STEAM doesn’t advocate just doing the arts alongside more traditional science and engineering. It actually requires that we look towards how we can use STEAM to create meaning for ourselves and our communities. In other words, it can help us get our mind off of science and engineering to understand and control the world around us – and focus more on how beautiful and intriguing things are that we can learn in those domains.

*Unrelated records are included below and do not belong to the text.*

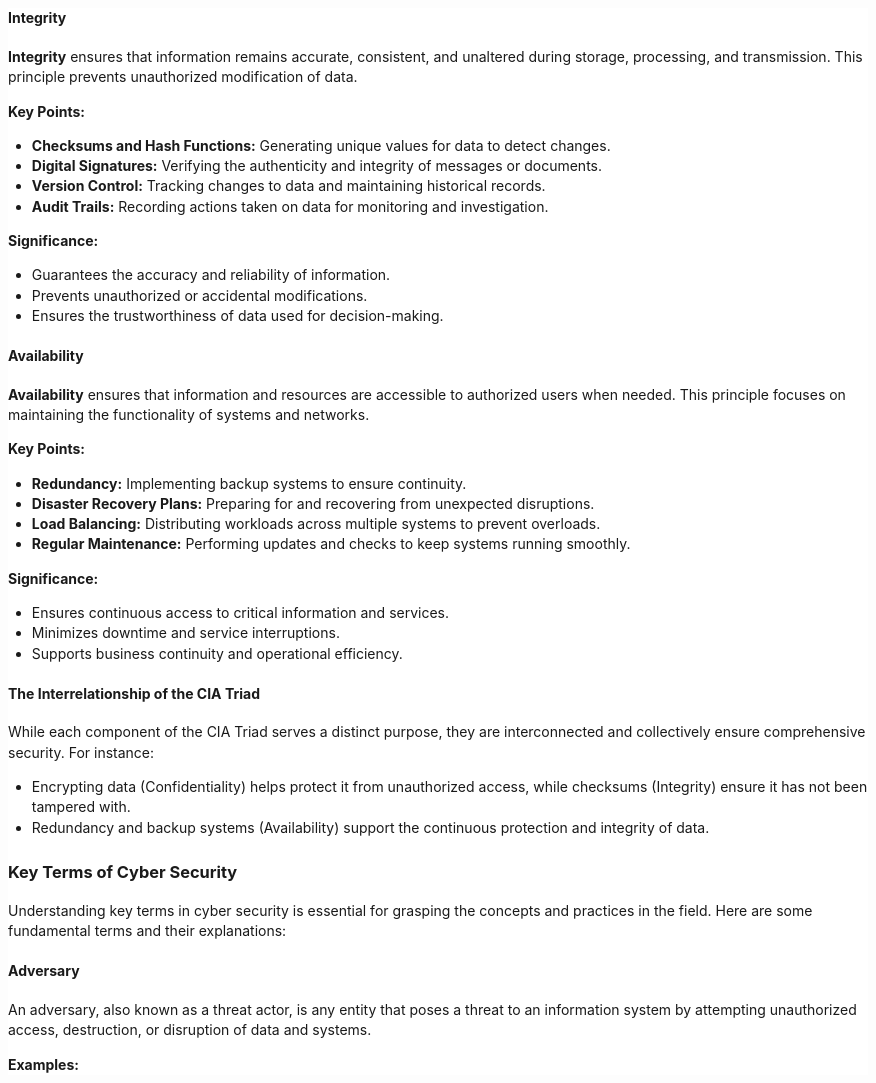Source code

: #### Integrity

**Integrity** ensures that information remains accurate, consistent, and unaltered during storage, processing, and transmission. This principle prevents unauthorized modification of data.

**Key Points:**

- **Checksums and Hash Functions:** Generating unique values for data to detect changes.
- **Digital Signatures:** Verifying the authenticity and integrity of messages or documents.
- **Version Control:** Tracking changes to data and maintaining historical records.
- **Audit Trails:** Recording actions taken on data for monitoring and investigation.

**Significance:**

- Guarantees the accuracy and reliability of information.
- Prevents unauthorized or accidental modifications.
- Ensures the trustworthiness of data used for decision-making.

#### Availability

**Availability** ensures that information and resources are accessible to authorized users when needed. This principle focuses on maintaining the functionality of systems and networks.

**Key Points:**

- **Redundancy:** Implementing backup systems to ensure continuity.
- **Disaster Recovery Plans:** Preparing for and recovering from unexpected disruptions.
- **Load Balancing:** Distributing workloads across multiple systems to prevent overloads.
- **Regular Maintenance:** Performing updates and checks to keep systems running smoothly.

**Significance:**

- Ensures continuous access to critical information and services.
- Minimizes downtime and service interruptions.
- Supports business continuity and operational efficiency.

#### The Interrelationship of the CIA Triad

While each component of the CIA Triad serves a distinct purpose, they are interconnected and collectively ensure comprehensive security. For instance:

- Encrypting data (Confidentiality) helps protect it from unauthorized access, while checksums (Integrity) ensure it has not been tampered with.
- Redundancy and backup systems (Availability) support the continuous protection and integrity of data.

### Key Terms of Cyber Security

Understanding key terms in cyber security is essential for grasping the concepts and practices in the field. Here are some fundamental terms and their explanations:

#### Adversary

An adversary, also known as a threat actor, is any entity that poses a threat to an information system by attempting unauthorized access, destruction, or disruption of data and systems.

**Examples:**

The picture above is the interactive zonohedral dome (or “zome”) that our students created specifically to engage others in the fun of integrated science and engineering. Here’s how they summarize their project:
As our communities expand rapidly, both physically and digitally, we can lose our sense of connection and togetherness. Interactive and participatory art interventions cultivate community by provoking engagement in unexpected areas. In this project, the prototype for an interactive zonohedral dome (or “zome”) was constructed as a proof of concept for an art intervention to engage students in collaborative STEM (Science, Technology, Engineering, and Math ) learning, by creating feelings of connection with the technology and with each other. Consequently, it demonstrates the values of the STEAM (Science, Technology, Engineering, Art, and Math) movement in education. Design elements (and an assessment approach) were selected based on a comprehensive literature review which focused on the aspects of engagement that would boost participants’ interest in and proficiency with STEM subjects.A zome is a structure that supports itself solely due to its geometry. No nails or glue are used in the construction. The interactive nature of the structure emerges from sensors that detect occupancy, with music and lights automatically responding to the pattern of people entering and leaving the zome. Many technologies were combined to create this experience, including SketchUp (to design the components), Makerbot Replicator II (to build the structure), Arduino (to detect occupancy via phototransistors), LightShowPi (to generate Fast Fourier transforms of music files and control the frequency and amplitude of audio communicated via LEDs), and RaspberryPi (a microcomputer to run LightShowPi and translate the signals from the Arduino to play audio at pre-designated decibel levels).